Excerpt to read below:

Reputation: 16564
How do you tell a Ruby program to wait an arbitrary amount of time before moving on to the next line of code?
Upvotes: 500
Views: 463429
Reputation: 2654
I find until
very useful with sleep. example:
> time = Time.now
> sleep 2.seconds until Time.now > time + 10.seconds # breaks when true
> # or
> sleep 2 and puts 'still sleeping' until Time.now > time + 10
> # or
> sleep 1.seconds until !req.loading # suggested by ohsully
Upvotes: 12
Reputation: 657
This is an example of using sleep
with sidekiq
require 'sidekiq'
class PlainOldRuby
include Sidekiq::Worker
def perform(how_hard="super hard", how_long=10)
sleep how_long
puts "Workin' #{how_hard}"
end
end
sleep for 10 seconds and print out "Working super hard"
.
Upvotes: -2
Reputation: 95
Like this
sleep(no_of_seconds)
Or you may pass other possible arguments like:
sleep(5.seconds)
sleep(5.minutes)
sleep(5.hours)
sleep(5.days)
Upvotes: 7
Reputation: 107
Implementation of seconds/minutes/hours, which are rails methods. Note that implicit returns aren't needed, but they look cleaner, so I prefer them. I'm not sure Rails even has .days or if it goes further, but these are the ones I need.

End of Excerpt to read.
Extracted records below:

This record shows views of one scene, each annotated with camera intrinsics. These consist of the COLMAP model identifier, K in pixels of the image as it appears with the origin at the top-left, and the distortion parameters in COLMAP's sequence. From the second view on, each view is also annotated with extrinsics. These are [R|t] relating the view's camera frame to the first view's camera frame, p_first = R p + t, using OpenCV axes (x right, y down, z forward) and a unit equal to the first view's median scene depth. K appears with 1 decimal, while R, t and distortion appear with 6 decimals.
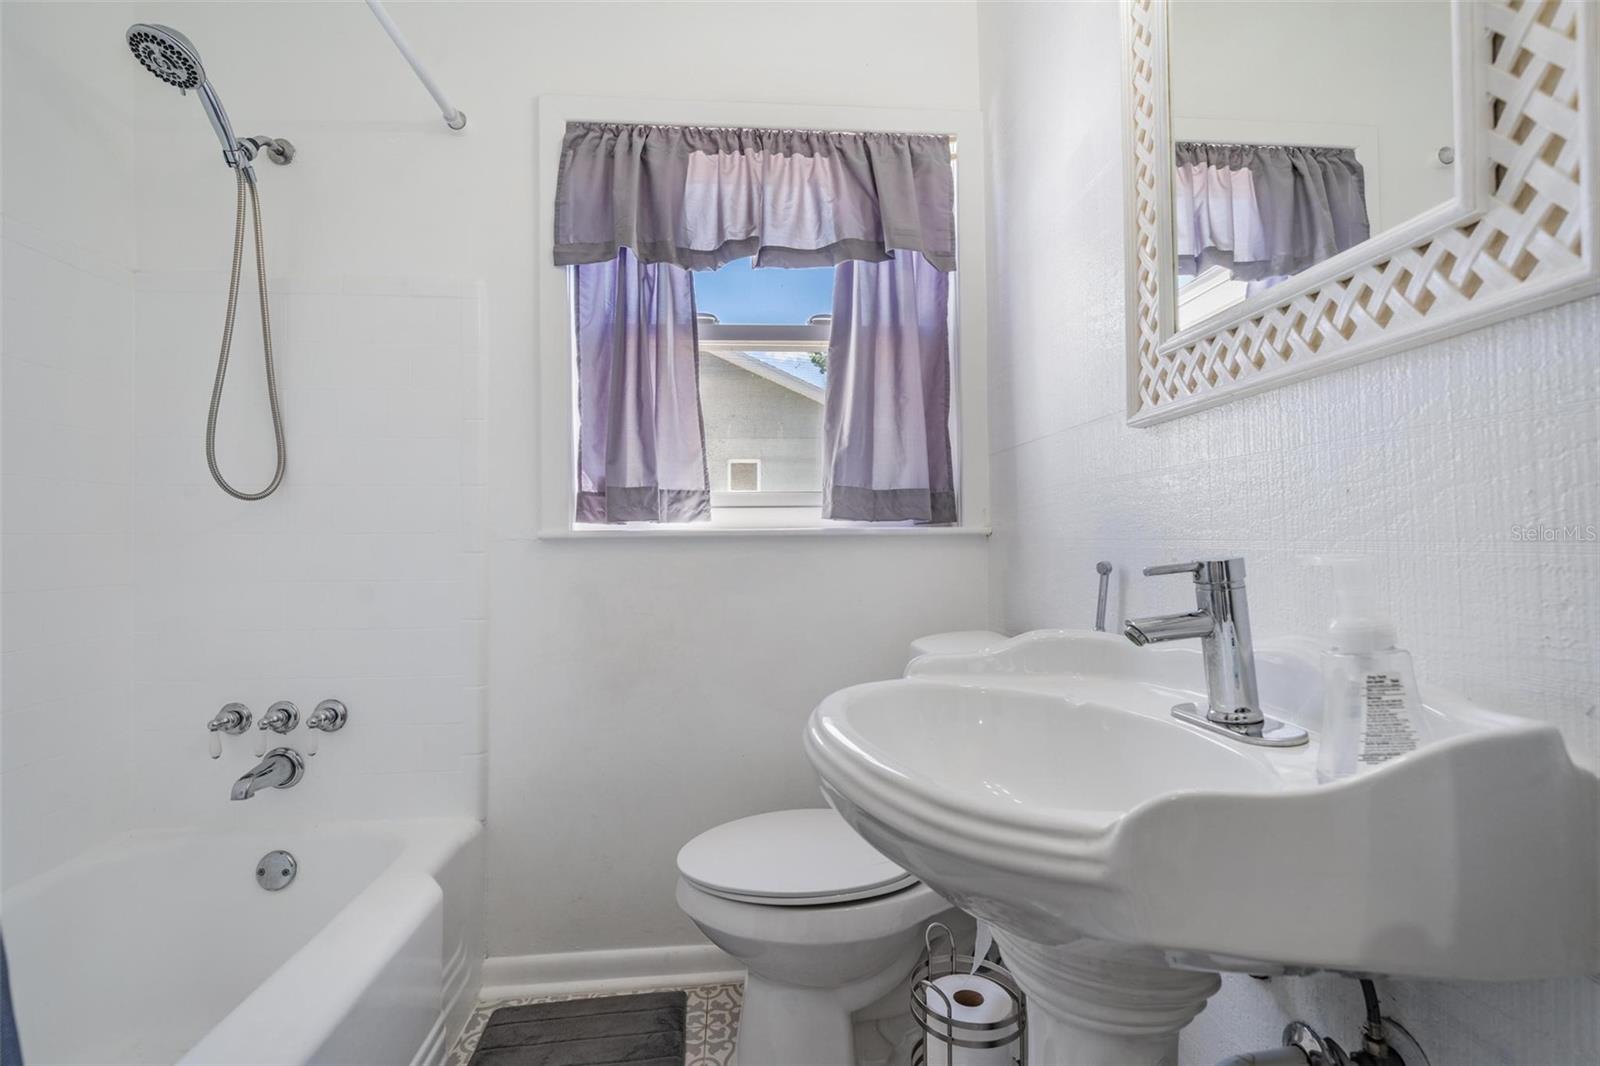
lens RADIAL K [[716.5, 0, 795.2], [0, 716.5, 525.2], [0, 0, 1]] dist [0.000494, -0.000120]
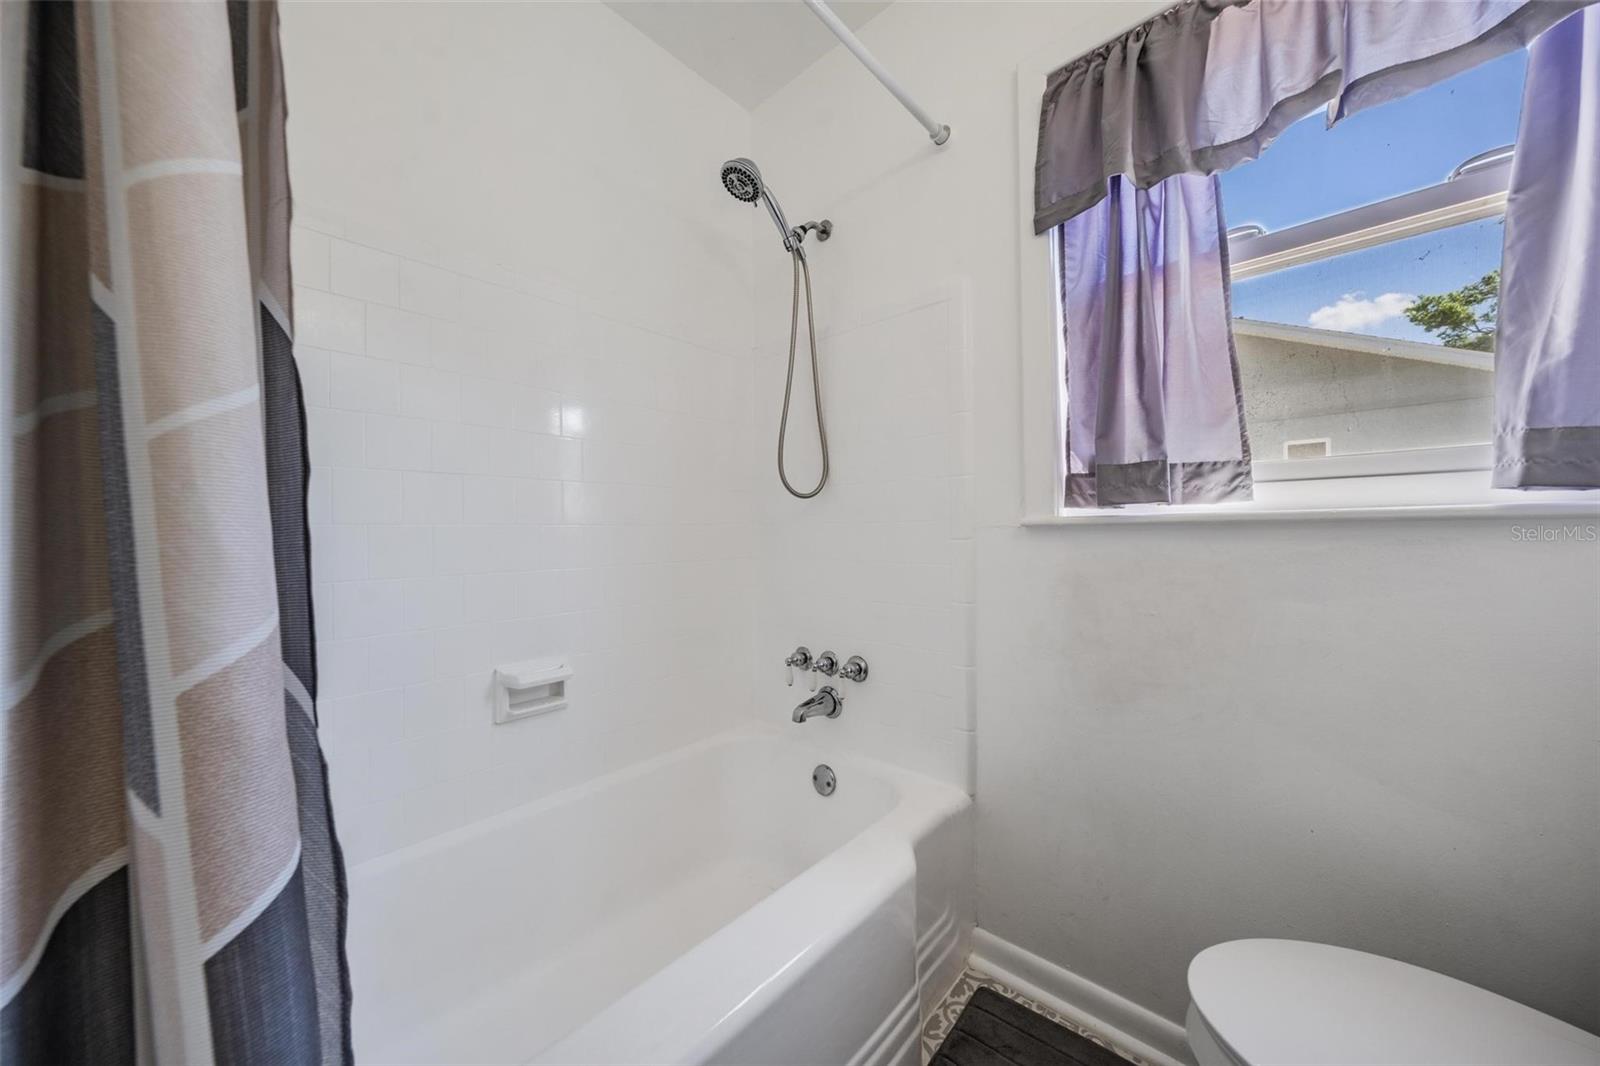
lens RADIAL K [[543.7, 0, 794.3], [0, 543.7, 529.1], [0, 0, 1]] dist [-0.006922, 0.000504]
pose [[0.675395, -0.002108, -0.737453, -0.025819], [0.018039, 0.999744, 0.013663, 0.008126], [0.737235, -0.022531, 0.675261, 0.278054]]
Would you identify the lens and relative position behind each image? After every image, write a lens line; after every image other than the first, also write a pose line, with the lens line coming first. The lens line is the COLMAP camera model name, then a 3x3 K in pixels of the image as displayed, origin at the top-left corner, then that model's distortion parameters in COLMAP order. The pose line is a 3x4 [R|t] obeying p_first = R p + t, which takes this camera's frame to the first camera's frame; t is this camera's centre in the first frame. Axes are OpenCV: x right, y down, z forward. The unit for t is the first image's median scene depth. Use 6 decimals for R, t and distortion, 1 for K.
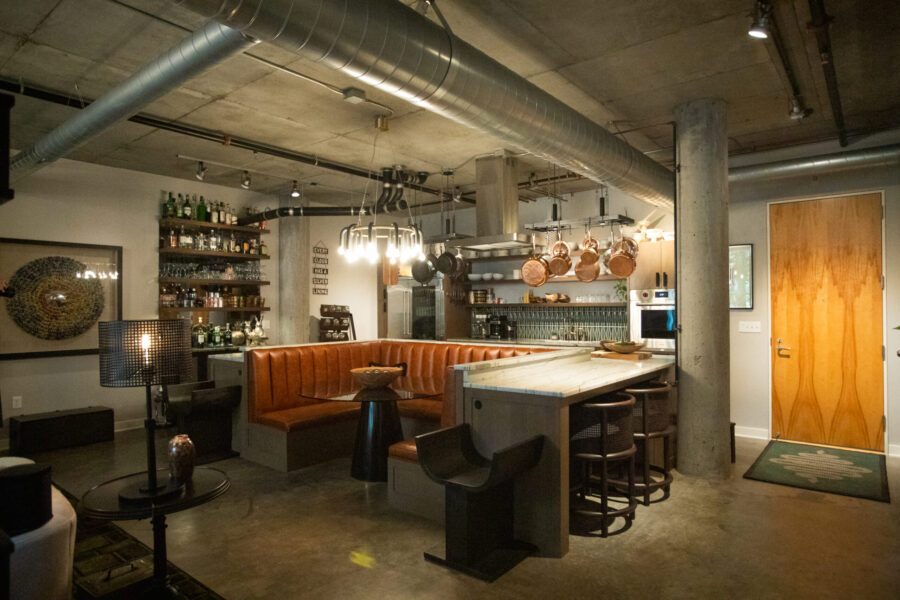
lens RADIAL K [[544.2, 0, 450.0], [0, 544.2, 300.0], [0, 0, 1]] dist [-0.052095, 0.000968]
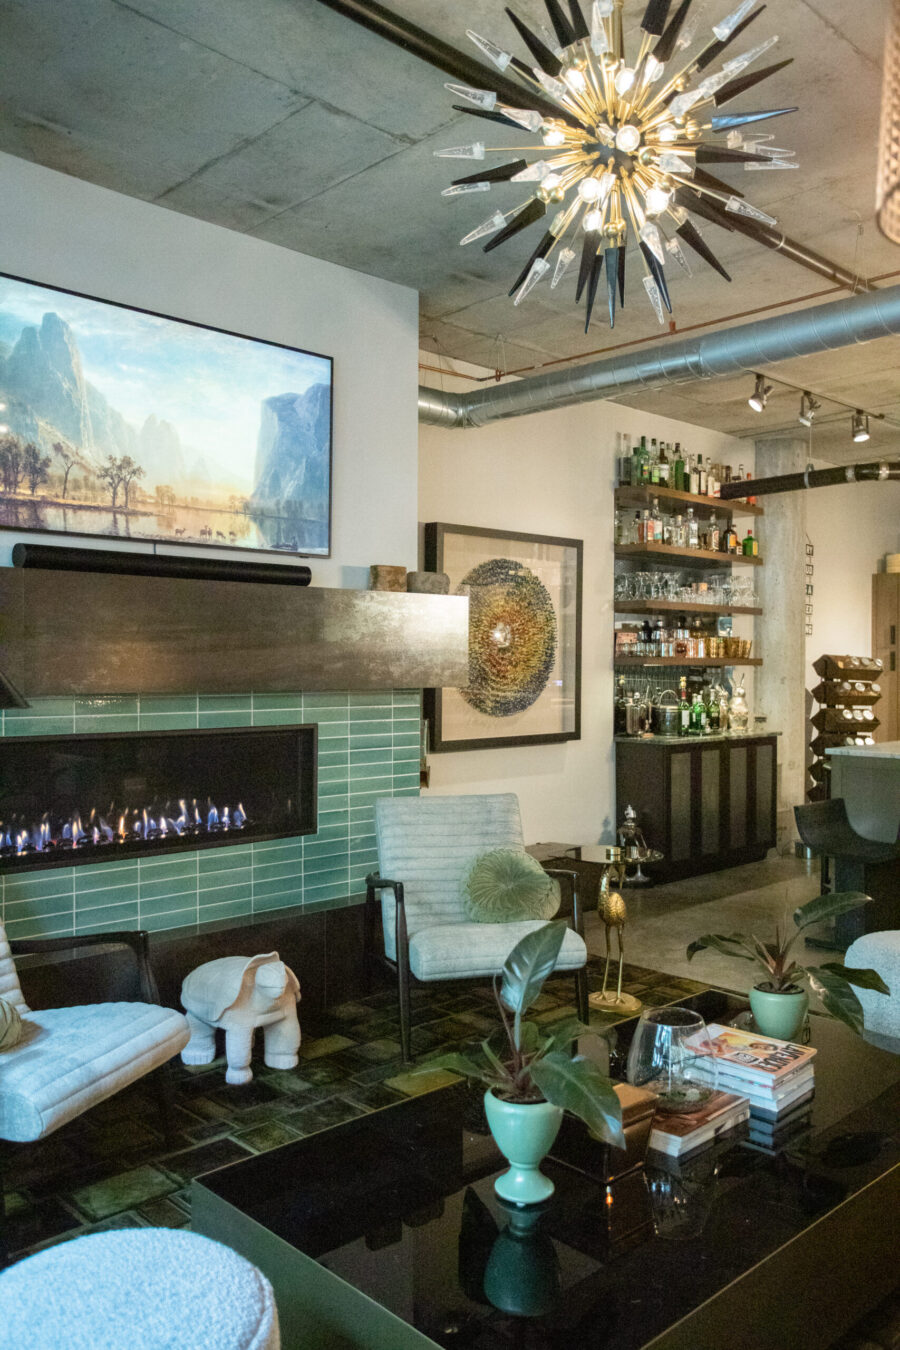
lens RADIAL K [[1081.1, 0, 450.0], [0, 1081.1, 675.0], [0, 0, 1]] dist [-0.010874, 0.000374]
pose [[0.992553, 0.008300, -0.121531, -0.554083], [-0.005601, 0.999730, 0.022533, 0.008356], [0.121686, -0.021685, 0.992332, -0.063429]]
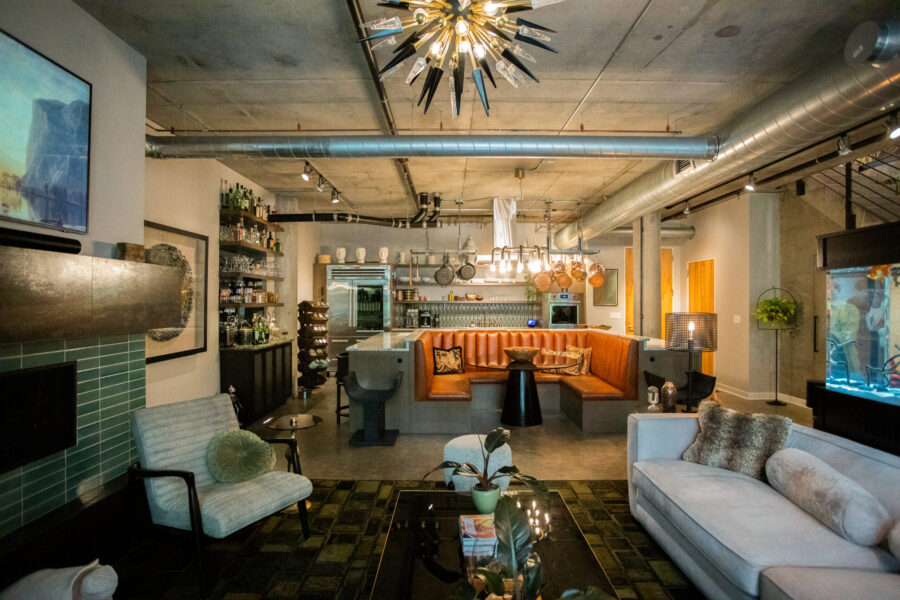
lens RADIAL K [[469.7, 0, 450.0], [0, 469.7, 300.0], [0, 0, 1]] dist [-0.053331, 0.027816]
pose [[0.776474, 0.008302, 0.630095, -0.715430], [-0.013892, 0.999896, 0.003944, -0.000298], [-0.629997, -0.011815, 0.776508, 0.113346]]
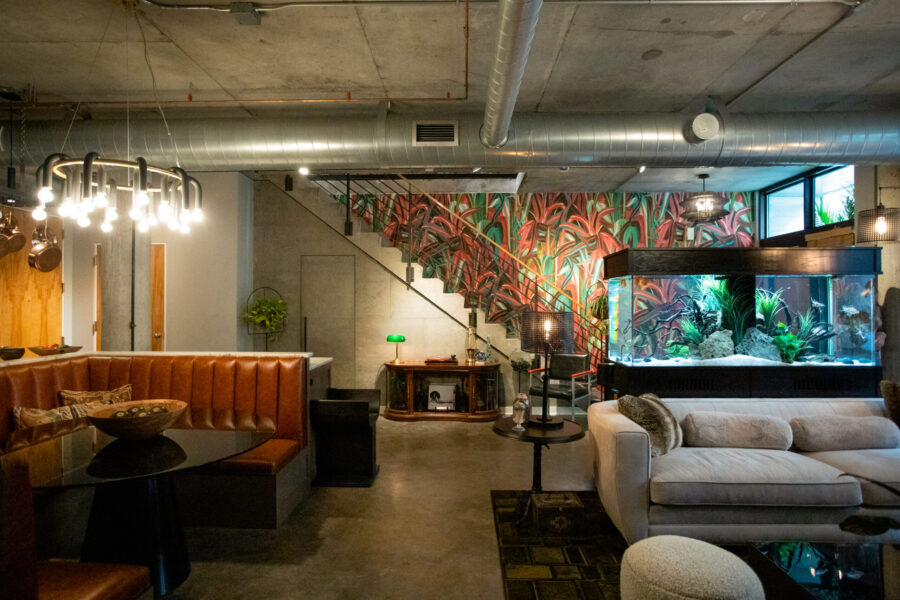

End of Extracted records.

[Problem description] List every reputation figure shown in the Ruby sleep discussion, in order of appearance.

[Solved problem] 16564, 2654, 657, 95, 107